Start of RECORDS SHOWN

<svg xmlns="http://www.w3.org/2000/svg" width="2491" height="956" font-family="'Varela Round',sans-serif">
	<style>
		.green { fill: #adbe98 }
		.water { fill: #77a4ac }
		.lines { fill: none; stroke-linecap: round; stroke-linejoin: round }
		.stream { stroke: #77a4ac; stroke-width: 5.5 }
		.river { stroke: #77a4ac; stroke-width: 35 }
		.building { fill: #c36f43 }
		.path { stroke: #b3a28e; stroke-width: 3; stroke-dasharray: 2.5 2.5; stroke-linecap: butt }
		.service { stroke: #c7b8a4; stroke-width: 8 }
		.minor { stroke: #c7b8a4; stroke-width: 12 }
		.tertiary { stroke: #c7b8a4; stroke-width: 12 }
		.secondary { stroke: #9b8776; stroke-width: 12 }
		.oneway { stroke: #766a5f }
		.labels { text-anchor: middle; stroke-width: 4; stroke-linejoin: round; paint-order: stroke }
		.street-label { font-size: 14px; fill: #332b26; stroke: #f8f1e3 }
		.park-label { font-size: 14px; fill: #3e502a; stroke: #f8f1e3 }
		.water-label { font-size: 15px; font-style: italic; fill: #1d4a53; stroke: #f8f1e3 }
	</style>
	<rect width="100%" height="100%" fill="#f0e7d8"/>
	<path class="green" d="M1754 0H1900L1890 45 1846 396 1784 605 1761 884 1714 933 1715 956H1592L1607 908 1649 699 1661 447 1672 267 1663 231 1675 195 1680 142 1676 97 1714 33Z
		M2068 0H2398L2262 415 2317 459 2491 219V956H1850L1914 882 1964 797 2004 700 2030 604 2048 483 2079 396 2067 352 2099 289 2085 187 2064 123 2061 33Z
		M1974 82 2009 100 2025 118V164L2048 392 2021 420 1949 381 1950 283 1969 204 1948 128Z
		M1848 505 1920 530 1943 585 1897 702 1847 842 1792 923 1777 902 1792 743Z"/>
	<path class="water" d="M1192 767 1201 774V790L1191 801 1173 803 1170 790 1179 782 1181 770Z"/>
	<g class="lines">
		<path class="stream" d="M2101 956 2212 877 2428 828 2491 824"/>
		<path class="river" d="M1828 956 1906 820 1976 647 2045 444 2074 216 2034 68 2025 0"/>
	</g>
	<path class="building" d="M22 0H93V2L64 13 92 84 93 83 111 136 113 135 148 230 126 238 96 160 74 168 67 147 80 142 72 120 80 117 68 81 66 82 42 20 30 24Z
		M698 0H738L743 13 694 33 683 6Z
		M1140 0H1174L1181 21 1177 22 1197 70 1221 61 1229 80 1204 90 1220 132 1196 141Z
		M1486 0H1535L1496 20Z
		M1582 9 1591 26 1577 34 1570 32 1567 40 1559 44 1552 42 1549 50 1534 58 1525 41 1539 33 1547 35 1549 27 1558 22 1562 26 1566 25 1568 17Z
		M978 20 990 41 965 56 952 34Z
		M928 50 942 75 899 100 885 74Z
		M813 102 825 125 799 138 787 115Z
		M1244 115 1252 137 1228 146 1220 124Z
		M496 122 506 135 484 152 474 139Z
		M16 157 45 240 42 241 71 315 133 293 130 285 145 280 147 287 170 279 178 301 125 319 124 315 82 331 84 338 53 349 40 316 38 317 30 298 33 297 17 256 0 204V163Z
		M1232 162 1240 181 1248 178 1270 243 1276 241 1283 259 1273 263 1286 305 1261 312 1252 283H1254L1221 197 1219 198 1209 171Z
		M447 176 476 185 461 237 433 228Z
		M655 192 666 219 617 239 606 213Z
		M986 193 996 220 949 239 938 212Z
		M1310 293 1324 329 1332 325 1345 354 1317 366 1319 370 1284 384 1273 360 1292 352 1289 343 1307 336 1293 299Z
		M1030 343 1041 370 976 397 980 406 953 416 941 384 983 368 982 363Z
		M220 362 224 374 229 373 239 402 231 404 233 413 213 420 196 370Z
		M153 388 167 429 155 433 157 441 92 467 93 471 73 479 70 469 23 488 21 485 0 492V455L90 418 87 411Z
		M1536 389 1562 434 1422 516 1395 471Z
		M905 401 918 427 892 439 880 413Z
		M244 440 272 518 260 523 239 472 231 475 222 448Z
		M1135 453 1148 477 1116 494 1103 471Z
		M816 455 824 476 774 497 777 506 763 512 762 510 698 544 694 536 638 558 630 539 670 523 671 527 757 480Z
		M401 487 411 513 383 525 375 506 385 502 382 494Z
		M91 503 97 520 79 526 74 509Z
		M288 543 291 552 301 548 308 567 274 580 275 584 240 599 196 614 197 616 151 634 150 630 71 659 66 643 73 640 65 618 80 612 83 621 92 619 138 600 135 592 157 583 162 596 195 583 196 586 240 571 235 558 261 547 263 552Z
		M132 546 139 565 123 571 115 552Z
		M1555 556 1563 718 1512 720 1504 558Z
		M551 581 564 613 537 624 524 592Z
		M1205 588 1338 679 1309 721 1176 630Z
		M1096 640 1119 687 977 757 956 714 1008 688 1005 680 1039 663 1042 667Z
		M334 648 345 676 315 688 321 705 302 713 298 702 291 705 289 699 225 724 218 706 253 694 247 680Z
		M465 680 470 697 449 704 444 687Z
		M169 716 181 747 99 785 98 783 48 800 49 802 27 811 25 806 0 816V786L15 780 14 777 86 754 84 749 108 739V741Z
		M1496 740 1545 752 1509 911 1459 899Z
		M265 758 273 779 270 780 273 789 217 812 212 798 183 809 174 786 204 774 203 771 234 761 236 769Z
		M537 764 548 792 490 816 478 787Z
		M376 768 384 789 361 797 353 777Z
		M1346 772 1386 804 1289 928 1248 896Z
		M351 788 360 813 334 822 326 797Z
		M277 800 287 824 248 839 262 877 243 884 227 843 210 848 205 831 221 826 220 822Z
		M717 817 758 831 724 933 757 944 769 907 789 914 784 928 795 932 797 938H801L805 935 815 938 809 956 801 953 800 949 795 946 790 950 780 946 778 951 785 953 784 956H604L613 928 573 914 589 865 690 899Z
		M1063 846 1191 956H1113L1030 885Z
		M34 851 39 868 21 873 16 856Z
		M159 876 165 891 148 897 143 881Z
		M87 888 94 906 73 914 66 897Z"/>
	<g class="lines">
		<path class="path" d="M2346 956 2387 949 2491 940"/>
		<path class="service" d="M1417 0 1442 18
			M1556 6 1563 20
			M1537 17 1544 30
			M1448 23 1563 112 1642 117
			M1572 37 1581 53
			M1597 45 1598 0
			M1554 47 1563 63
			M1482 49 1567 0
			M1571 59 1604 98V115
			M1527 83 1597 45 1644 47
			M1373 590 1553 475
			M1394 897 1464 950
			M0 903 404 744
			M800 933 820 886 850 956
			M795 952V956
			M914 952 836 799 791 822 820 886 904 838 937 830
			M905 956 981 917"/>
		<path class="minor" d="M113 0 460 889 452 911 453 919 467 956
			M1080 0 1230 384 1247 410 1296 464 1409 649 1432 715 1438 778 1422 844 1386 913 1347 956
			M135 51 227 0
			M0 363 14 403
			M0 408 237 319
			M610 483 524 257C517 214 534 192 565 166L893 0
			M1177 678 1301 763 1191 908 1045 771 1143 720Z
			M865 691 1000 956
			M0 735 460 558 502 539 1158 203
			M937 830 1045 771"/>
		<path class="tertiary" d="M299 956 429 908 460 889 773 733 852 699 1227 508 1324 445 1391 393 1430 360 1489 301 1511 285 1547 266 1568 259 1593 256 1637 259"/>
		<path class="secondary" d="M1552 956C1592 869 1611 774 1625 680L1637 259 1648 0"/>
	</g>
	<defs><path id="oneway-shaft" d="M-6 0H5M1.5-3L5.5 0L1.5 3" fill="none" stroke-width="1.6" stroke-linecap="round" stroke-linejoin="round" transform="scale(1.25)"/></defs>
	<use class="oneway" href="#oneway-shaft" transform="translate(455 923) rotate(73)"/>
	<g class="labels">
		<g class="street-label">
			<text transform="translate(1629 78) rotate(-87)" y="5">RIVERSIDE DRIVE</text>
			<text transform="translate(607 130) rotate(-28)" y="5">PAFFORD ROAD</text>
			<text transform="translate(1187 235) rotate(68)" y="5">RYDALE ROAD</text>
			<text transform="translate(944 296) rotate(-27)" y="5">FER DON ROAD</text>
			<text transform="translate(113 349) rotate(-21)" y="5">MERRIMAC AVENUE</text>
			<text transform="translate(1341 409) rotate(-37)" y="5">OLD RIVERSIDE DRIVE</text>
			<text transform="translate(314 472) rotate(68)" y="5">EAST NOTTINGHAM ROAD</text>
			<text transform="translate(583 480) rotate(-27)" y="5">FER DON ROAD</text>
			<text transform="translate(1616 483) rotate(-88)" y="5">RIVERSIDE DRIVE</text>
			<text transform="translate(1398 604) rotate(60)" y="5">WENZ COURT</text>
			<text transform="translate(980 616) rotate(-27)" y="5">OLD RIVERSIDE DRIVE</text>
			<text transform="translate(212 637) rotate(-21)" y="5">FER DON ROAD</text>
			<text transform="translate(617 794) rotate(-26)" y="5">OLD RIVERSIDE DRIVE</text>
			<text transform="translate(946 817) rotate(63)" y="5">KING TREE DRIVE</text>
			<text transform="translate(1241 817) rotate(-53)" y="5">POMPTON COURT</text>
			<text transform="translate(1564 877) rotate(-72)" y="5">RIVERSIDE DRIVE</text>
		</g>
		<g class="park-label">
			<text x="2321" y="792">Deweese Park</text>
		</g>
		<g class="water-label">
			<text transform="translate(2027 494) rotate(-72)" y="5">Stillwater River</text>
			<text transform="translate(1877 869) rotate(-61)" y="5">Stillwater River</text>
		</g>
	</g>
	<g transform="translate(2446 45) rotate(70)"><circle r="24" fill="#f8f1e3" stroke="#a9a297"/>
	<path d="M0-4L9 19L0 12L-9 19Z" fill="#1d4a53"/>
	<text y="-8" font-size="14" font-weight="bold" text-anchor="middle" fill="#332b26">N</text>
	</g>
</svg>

End of RECORDS SHOWN

The expected output is exactly the lines of the listing above between the line holding "M1135 453 1148 477 1116 494 1103 471Z" and the line holding "M465 680 470 697 449 704 444 687Z", inclusive.

		M1135 453 1148 477 1116 494 1103 471Z
		M816 455 824 476 774 497 777 506 763 512 762 510 698 544 694 536 638 558 630 539 670 523 671 527 757 480Z
		M401 487 411 513 383 525 375 506 385 502 382 494Z
		M91 503 97 520 79 526 74 509Z
		M288 543 291 552 301 548 308 567 274 580 275 584 240 599 196 614 197 616 151 634 150 630 71 659 66 643 73 640 65 618 80 612 83 621 92 619 138 600 135 592 157 583 162 596 195 583 196 586 240 571 235 558 261 547 263 552Z
		M132 546 139 565 123 571 115 552Z
		M1555 556 1563 718 1512 720 1504 558Z
		M551 581 564 613 537 624 524 592Z
		M1205 588 1338 679 1309 721 1176 630Z
		M1096 640 1119 687 977 757 956 714 1008 688 1005 680 1039 663 1042 667Z
		M334 648 345 676 315 688 321 705 302 713 298 702 291 705 289 699 225 724 218 706 253 694 247 680Z
		M465 680 470 697 449 704 444 687Z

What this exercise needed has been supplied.